When Jamarion Bledsoe and Jonathan Ramirez were shot to death at Blackburn Terrace on November 28, an IMPD detective reported the teenagers died in a retaliation shootout over an earlier attack.

“Whoever they were going to retaliate against found them first and started shooting and that everyone in his group shot back,” wrote the detective, quoting one of the participants in a probable cause affidavit.

In an attempt to curb retaliation shootings, the City of Indianapolis is set to invest $400,000 in 2021 crime prevention grants into a program to pay stipends to those involved in violence and to hire six so-called interrupters to meet those people face-to-face and talk them out of taking an eye-for-an-eye in revenge.

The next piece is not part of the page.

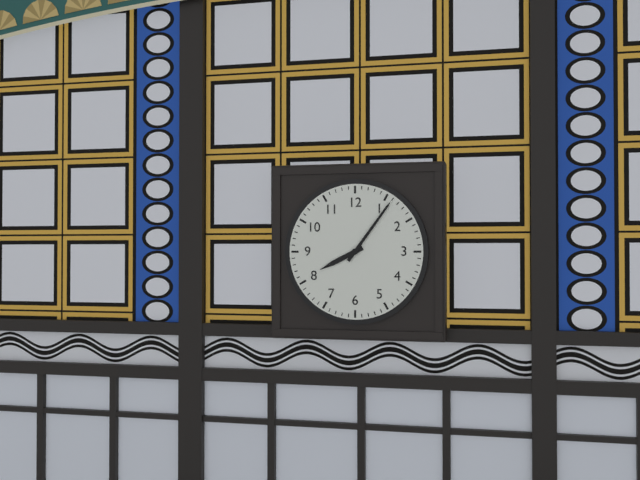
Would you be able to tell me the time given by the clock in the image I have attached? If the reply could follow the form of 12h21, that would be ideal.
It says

“We certainly had some where we realized, ‘Hey, there just was a shooting a couple hours ago, and this violence stems from that violence,’” said IMPD Deputy Chief Craig McCartt. “We look at networks of people, and we see if we can look at a shooting, and we start digging into their group, and then we find that they have a feud with this other group, and maybe those exact same people aren’t involved in those subsequent shootings, but some of the people out in their web of people in their group started getting involved and shooting each other.”

Indianapolis’ 2020 homicide total is approaching 230, one third higher than last year’s final tally, which was nearly an annual record.

“We will have people who will do social media interruptions when you see people posting these videos and pictures with the guns and drugs and all of that. Those instances can lead to violent interactions,” said Shonna Majors, director of community violence reduction for Mayor Hogsett.“If there’s a top 50, we definitely want to have at least 30-40 of those people engaged in those services and have interruptions occur, beefs squashed. I’ve seen it happen, and its very useful.”

Majors said many of those involved in violence are facing a variety of crises that may drive them to reckless and violent behavior.

“We have started a fellowship program that will engage the highest at risk in our city with the use of stipends to transition them into more safe lifestyles,” said Majors, who indicated recipients will receive cash to pay for housing, food, transportation or job assistance to reduce their level of risk.

“And then really trying to connect and have a tighter connection to services, whether that’s counseling, trauma-informed care, a job, whatever that looks like, it will be individualized to each person.”

Majors said violence interrupters will be hired by the City’s partner, the Indy Public Safety Foundation, which is not prohibited from employing ex-felons as neighborhood outreach employees.

“Through this project we will be able to hire guys with those backgrounds that have that credibility,” she said, “and be able to reach where, quite frankly, we can’t.”

The Gun Violence Reduction Strategy grant is the largest of its kind ever awarded during the annual funding of crime reduction grants, which are a result of revenues raised by the county option income tax.

This round of grants is marked departure from the past to heavily fund one large targeted program as opposed to spreading modest financial support among several smaller organizations.

“We’re becoming more targeted, more focused and trying to put more funding behind these efforts,” said Majors. “We will be keeping track of how many interruptions and interventions we do, what types of interruptions and interventions we’re doing, I’m gonna look at what services are effective, what intervention that took place that changed something.

“I’m gonna look at our most hot areas in the city as far as the action. Those are the areas that have the most room for opportunity to get in there and infuse resources into those areas,” said Majors. “So looking just in those areas that are targeted, we want to see crime levels go down in those areas specifically, so it’s not gonna be like this huge net cast out on the city. It’s gonna be very intentional and very targeted in specific areas.”

Majors expects the first interrupters to go to work and the first stipends to be handed out in January.

The mayor’s office previously handed out $75,000 grants to four organizations tackling violence reduction programs, while City-County Councilors will soon allocate approximately $1.3 million in targeted spending in Council districts in an attempt to reduce violence.